2014年10月13日
Swiss Chard and Finicky Eating

Schrambling_swiss chard union square greenmarket-6344
I want to love Swiss chard, but it's hard. As a cook, I get frustrated because it's like buying one cut of beef that needs two techniques. You can't just chop leaves and stems and braise or sauté them together; you're stuck with the vegetable equivalent of cartilage. But as an eater, I also find the taste evokes that old New Yorker cartoon ageloc me, if you change "spinach" in the caption to "brassy."
So I cringed a bit at the Greenmarket the other Sunday when we ran into friends who were having us over to dinner the following Tuesday to watch one of the presidential debates. What did I spy in her bag but . . . spinach brassica.

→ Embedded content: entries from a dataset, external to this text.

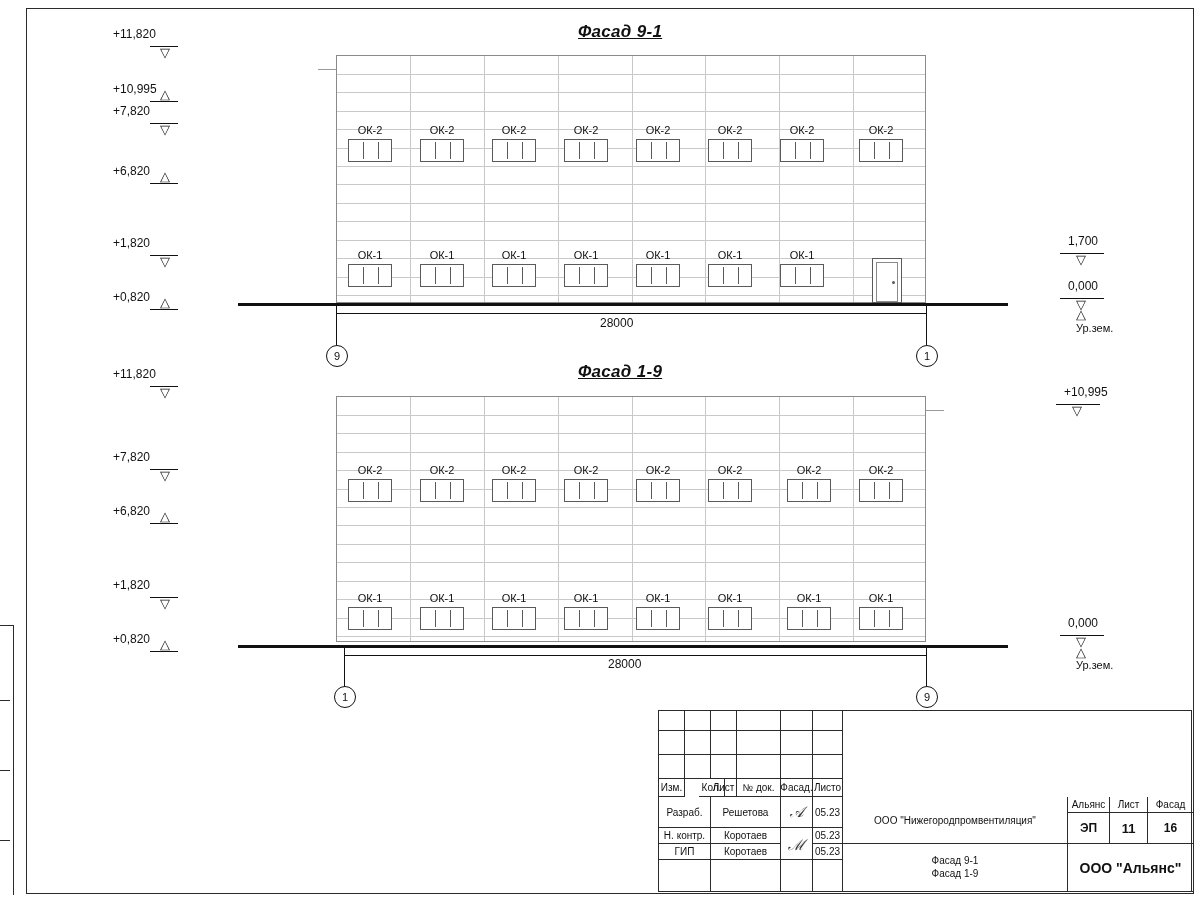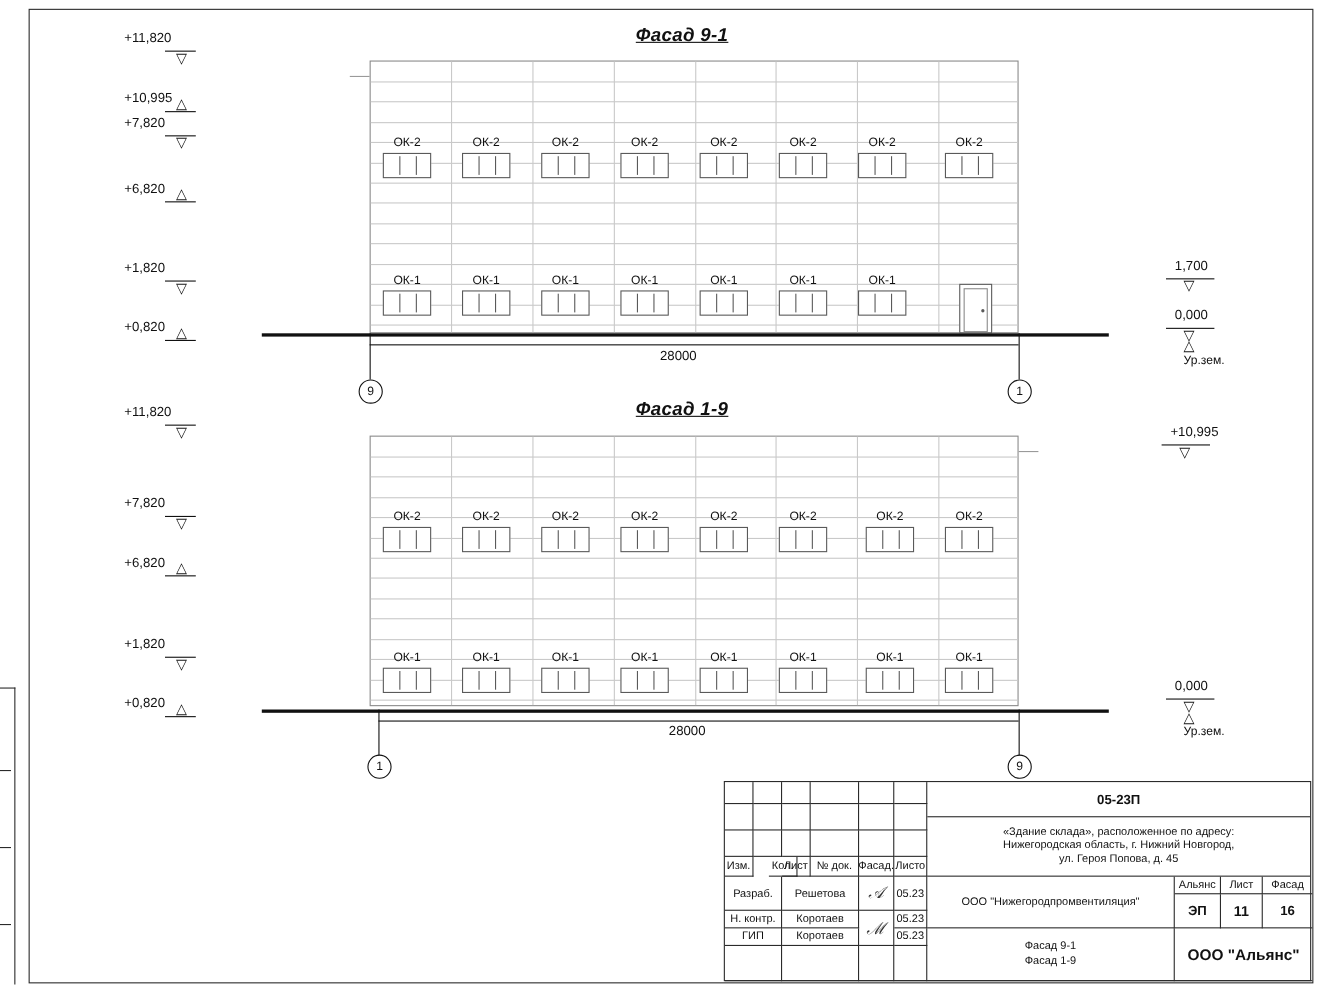"05-23П" div.cell { html: <div>05-23П</div> -> none }
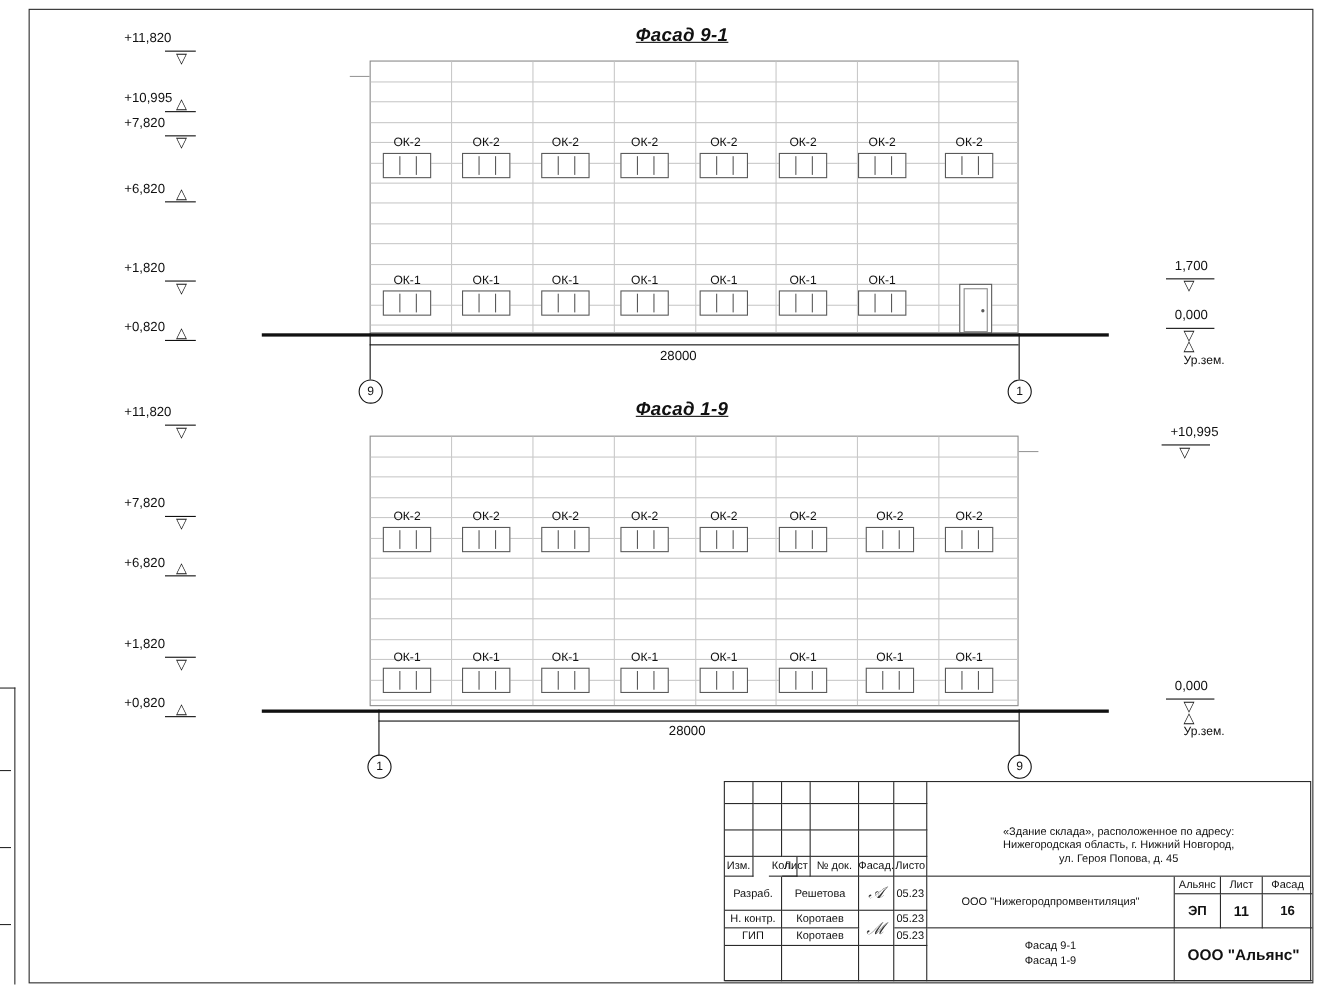"«Здание склада», расположенное по" div.cell { html: <div> <span>«Здание склада», расположенное по адресу:</span> <span>Нижегородская область, г. Нижний Новгород,</span> <span>ул. Героя Попова, д. 45</span> </div> -> none }
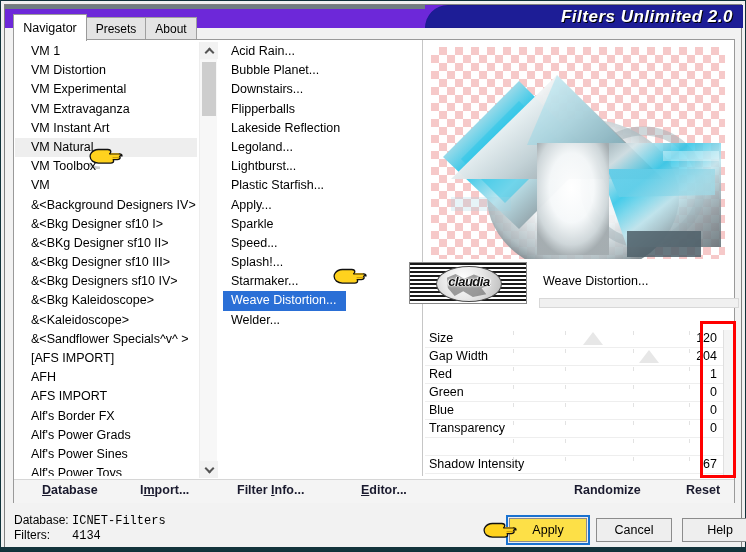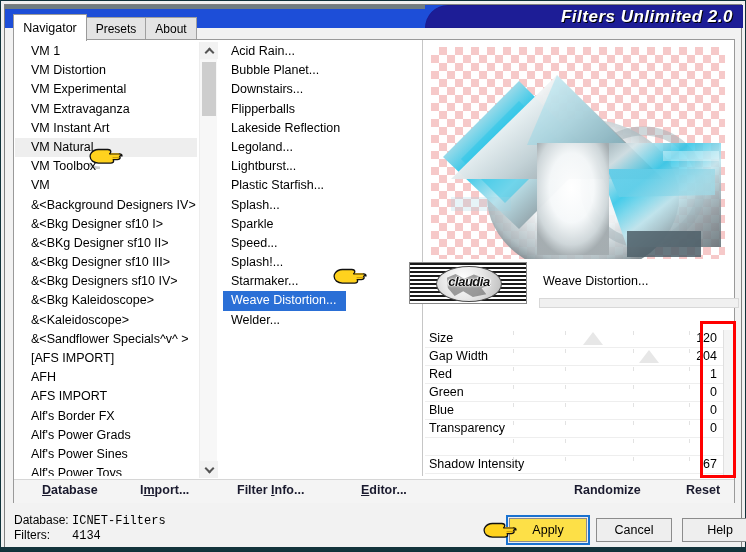"Filters Unlimited 2.0" #titlebar { background: #1d4ed8 -> #6d28d9 }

Luckily, I know Diane's a seriously good cook, and she came through with not just the ideal menu theme for ledge-clinging Obama supporters (comfort food in the form of baked ziti with turkey sausage) but also exemplary chard. As she described in an email later Jewelry hong kong: "We caramelized a Vidalia onion, then put in the stems, and then the leaves with balsamic vinegar." That touch of acid was perfect, especially since I've been seeing recipes lately for pickled chard stems.
But she also noted: "How is it we always manage to serve you food you don't really like?" And I guess I am probably the most finicky professional eater on the Upper West Side of Manhattan. But at least I will (almost) always try whatever is put in front of me monthly rental apartment.